== Task directions ==
Please copy out the entries below exactly, beginning with the line that contains "1. Calls listActiveRegions()" and ending with the line that contains "- Mapper converts", and include nothing outside that span.

Dataset entries:
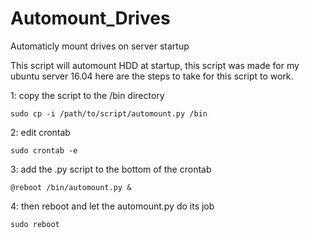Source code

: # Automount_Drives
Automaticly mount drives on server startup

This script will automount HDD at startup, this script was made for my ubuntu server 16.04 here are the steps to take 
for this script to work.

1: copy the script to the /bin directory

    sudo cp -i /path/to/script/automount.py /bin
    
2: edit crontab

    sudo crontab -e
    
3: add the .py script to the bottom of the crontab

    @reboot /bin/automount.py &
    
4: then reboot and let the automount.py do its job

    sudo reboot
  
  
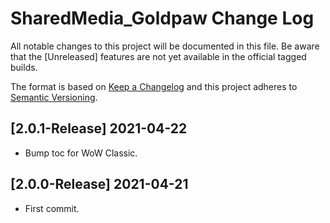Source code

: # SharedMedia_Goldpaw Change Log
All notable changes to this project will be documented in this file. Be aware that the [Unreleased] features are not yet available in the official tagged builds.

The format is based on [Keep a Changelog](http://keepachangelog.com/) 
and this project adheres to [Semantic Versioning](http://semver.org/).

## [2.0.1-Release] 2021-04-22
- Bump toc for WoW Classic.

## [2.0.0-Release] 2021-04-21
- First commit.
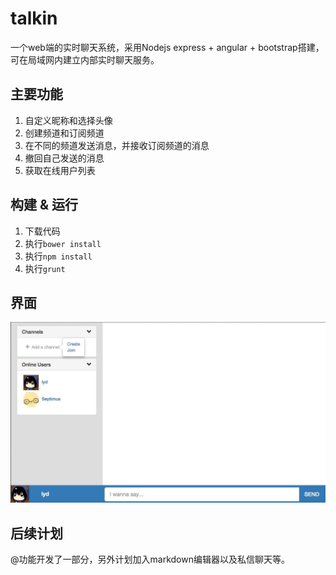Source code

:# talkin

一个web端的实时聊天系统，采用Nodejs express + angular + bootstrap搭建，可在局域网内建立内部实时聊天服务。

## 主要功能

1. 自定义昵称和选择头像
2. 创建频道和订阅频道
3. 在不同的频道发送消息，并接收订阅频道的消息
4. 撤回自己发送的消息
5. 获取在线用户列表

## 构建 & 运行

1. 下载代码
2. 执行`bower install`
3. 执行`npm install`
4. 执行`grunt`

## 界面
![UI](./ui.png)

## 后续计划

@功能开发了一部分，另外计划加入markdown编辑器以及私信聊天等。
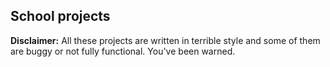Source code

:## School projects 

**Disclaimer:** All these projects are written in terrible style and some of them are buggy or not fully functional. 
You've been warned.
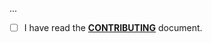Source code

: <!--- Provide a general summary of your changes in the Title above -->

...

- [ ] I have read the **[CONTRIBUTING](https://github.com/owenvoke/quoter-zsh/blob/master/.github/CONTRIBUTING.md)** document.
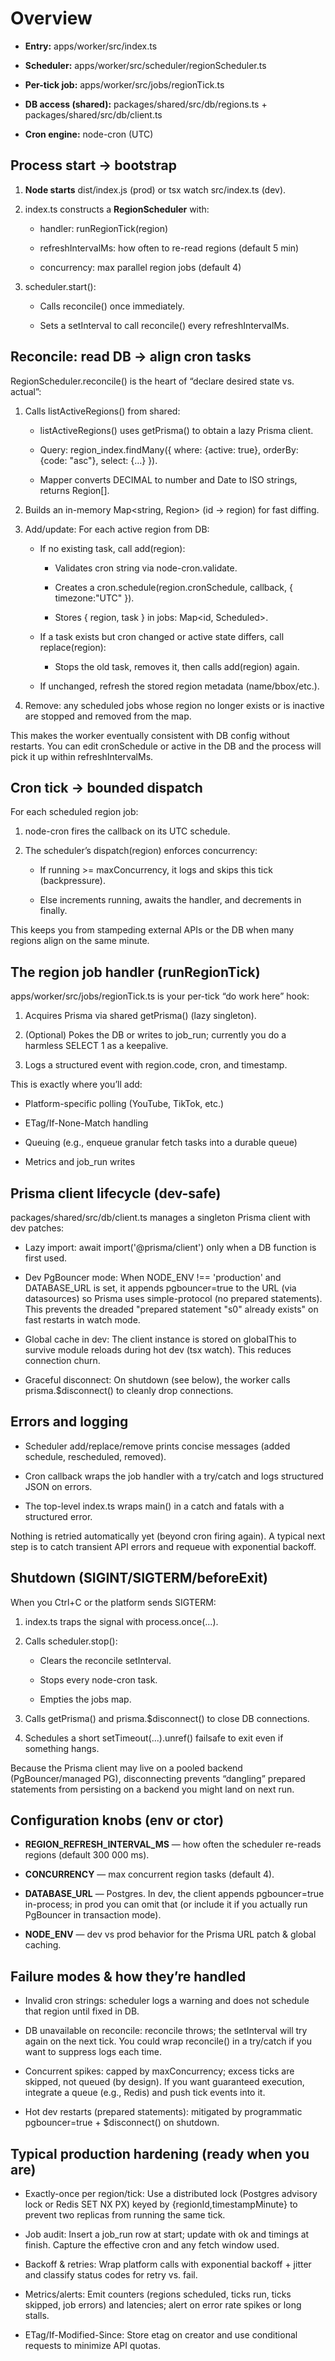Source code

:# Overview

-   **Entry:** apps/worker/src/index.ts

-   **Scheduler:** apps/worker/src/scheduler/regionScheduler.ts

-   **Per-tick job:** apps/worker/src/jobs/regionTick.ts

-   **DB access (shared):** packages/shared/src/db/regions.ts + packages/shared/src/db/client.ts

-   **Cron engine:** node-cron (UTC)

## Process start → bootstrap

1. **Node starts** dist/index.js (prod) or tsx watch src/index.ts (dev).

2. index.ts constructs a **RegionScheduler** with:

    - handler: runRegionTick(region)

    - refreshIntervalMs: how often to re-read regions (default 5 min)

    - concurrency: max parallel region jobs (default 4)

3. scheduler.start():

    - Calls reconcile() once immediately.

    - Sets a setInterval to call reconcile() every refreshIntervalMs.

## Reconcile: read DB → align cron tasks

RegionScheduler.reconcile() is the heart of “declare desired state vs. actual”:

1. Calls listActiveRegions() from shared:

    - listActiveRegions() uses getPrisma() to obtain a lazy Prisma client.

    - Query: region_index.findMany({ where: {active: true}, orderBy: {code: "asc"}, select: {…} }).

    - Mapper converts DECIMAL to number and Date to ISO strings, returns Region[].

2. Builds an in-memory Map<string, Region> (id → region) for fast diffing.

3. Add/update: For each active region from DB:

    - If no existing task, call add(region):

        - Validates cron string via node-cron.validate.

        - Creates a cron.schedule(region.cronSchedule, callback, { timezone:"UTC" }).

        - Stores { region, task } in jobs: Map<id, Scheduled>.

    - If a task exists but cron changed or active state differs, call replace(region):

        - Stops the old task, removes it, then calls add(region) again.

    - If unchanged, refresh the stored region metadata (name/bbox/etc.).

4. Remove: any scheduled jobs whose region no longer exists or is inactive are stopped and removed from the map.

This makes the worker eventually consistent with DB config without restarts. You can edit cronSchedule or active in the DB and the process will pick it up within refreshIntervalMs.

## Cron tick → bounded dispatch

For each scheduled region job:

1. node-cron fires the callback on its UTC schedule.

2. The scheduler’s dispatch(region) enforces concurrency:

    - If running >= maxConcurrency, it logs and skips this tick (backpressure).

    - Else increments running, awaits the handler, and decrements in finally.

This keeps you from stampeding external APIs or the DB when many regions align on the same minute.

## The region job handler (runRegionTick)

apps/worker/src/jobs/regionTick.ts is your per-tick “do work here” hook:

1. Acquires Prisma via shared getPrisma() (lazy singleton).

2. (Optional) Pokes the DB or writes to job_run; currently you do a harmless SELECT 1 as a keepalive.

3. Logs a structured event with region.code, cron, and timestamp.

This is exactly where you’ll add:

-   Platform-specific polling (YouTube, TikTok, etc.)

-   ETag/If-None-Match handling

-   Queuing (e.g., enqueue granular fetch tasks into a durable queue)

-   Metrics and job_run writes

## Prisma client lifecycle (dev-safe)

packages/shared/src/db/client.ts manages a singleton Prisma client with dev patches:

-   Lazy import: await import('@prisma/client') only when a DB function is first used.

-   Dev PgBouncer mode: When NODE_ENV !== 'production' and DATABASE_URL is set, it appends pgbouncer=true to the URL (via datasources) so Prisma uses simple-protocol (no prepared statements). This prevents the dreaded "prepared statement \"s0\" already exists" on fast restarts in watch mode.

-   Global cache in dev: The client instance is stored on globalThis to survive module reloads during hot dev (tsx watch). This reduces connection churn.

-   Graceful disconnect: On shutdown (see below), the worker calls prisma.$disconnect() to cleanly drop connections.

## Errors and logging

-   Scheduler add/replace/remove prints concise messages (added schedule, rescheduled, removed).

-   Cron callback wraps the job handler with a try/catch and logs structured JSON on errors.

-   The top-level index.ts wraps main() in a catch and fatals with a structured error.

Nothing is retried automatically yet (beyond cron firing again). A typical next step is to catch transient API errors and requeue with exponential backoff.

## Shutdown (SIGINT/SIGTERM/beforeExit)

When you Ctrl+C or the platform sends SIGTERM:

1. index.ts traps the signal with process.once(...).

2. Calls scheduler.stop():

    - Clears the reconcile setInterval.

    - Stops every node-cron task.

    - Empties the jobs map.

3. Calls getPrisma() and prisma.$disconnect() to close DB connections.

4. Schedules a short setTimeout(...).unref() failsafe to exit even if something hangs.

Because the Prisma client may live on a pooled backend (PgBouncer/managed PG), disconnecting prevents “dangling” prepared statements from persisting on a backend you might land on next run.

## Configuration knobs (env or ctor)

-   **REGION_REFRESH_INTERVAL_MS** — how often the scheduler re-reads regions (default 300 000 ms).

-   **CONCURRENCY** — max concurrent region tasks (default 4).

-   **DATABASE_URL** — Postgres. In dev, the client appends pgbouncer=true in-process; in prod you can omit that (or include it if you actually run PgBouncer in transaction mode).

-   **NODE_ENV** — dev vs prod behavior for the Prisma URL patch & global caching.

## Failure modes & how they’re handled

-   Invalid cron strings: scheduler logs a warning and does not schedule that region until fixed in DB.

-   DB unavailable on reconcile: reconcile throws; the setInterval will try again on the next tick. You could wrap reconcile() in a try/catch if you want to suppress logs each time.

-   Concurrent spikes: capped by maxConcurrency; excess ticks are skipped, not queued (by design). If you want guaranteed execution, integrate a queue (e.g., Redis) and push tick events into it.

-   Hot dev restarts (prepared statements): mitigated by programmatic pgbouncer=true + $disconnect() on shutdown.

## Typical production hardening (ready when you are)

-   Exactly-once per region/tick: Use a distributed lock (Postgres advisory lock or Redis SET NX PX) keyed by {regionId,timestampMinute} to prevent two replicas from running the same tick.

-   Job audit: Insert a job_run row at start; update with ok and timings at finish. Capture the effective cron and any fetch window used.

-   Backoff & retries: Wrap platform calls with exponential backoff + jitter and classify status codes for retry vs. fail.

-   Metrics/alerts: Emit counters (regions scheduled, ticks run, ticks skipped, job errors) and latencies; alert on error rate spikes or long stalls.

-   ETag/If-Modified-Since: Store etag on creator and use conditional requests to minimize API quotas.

==

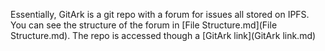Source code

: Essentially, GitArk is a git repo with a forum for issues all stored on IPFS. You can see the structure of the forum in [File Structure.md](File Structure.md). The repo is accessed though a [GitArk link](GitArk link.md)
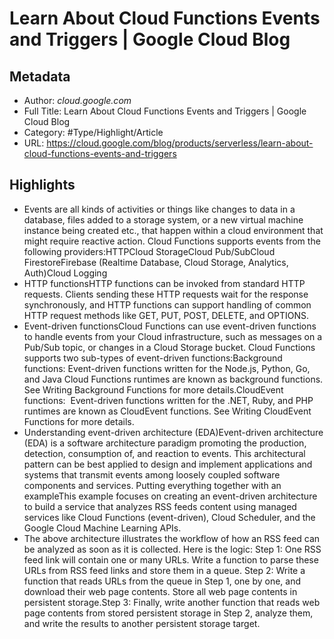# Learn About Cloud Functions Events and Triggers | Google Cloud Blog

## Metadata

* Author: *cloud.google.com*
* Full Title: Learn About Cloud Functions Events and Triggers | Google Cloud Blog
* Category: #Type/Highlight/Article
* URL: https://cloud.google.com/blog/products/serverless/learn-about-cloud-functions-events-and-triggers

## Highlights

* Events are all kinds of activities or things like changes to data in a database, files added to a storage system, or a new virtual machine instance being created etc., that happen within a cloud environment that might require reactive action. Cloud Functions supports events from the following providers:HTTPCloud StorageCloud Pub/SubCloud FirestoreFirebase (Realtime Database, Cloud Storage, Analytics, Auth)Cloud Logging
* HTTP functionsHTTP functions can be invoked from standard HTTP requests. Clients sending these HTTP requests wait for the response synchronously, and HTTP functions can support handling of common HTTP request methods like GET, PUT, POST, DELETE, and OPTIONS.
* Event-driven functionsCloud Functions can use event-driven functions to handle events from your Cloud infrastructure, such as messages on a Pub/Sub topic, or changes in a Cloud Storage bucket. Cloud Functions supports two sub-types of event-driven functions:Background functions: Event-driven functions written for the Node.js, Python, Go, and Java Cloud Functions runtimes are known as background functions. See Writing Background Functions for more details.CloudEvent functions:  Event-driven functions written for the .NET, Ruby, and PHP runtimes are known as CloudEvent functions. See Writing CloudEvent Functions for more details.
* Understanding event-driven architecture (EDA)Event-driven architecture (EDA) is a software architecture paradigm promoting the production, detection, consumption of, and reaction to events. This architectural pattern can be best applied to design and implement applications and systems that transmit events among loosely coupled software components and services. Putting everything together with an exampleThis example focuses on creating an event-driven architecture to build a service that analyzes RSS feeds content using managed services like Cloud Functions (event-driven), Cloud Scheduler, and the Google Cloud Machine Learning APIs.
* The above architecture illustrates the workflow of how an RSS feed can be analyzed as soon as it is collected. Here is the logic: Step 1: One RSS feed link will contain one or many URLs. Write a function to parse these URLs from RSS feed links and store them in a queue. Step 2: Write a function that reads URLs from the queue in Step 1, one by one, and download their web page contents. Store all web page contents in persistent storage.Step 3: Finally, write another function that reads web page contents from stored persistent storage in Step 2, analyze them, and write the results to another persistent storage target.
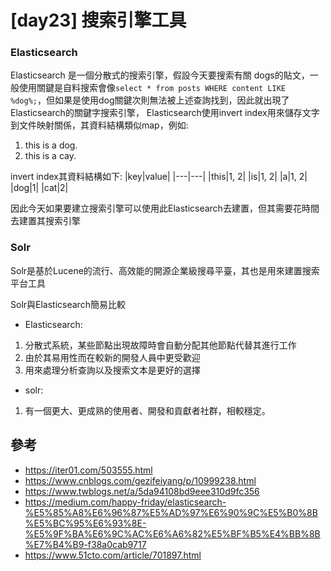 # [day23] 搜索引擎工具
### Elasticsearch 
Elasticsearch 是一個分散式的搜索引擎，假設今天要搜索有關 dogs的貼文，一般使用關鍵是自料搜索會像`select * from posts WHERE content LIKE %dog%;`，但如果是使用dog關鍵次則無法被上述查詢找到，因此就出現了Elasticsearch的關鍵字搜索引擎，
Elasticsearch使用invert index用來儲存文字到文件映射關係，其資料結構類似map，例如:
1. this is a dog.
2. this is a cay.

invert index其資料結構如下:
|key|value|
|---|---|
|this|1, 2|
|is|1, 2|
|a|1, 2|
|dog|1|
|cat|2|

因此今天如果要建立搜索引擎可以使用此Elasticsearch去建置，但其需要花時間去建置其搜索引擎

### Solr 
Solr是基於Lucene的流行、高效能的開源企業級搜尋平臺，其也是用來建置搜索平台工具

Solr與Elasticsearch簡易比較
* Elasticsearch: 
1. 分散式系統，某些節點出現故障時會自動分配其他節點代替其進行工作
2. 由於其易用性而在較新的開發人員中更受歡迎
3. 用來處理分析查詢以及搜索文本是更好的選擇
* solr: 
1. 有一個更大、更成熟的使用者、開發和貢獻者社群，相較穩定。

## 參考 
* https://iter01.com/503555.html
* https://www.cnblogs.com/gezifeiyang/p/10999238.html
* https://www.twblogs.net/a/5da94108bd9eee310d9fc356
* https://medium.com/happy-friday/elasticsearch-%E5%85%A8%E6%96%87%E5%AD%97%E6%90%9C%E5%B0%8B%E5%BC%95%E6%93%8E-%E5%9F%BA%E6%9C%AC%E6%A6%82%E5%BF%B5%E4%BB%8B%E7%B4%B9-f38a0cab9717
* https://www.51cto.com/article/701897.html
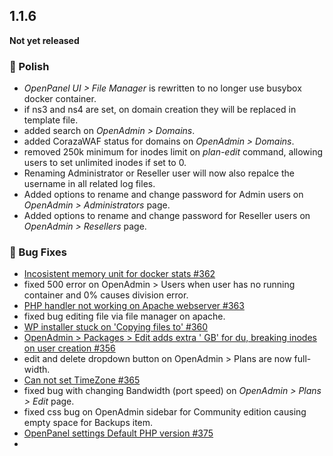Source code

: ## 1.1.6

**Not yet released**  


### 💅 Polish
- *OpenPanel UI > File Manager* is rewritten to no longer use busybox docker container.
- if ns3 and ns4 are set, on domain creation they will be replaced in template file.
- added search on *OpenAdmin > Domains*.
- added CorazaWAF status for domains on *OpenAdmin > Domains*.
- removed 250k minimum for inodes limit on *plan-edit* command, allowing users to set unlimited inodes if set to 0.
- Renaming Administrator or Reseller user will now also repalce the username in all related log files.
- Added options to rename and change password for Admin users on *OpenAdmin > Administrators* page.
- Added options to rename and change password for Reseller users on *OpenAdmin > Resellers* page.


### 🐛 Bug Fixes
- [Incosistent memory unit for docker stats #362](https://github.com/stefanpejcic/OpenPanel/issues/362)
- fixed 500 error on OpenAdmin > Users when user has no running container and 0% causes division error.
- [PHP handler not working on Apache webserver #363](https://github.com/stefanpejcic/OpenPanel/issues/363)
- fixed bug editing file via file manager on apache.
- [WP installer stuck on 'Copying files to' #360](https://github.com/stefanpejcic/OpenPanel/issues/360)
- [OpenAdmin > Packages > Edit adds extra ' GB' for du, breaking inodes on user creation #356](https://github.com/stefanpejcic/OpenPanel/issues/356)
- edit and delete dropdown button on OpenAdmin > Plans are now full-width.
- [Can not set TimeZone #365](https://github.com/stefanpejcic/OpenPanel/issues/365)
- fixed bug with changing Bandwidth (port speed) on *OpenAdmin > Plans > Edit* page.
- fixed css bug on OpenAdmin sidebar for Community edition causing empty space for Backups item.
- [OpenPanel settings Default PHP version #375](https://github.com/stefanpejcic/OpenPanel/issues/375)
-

---

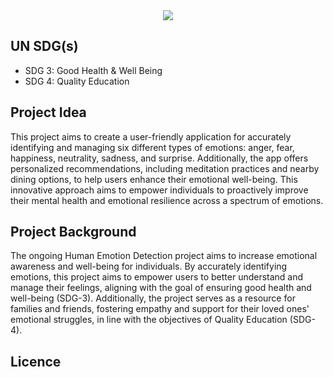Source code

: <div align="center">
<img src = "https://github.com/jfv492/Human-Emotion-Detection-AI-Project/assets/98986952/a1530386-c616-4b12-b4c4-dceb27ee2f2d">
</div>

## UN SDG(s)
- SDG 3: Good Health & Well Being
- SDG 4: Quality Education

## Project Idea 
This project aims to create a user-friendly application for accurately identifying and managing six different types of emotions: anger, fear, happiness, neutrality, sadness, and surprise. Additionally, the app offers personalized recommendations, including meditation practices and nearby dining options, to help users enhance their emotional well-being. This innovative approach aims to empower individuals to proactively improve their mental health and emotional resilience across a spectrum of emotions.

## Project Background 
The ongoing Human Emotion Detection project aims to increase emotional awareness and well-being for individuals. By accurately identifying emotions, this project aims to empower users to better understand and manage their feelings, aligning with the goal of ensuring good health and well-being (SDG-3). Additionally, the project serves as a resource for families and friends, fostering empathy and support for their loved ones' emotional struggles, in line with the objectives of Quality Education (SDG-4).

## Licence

== Exercise answer ==
1. Calls listActiveRegions() from shared:

    - listActiveRegions() uses getPrisma() to obtain a lazy Prisma client.

    - Query: region_index.findMany({ where: {active: true}, orderBy: {code: "asc"}, select: {…} }).

    - Mapper converts DECIMAL to number and Date to ISO strings, returns Region[].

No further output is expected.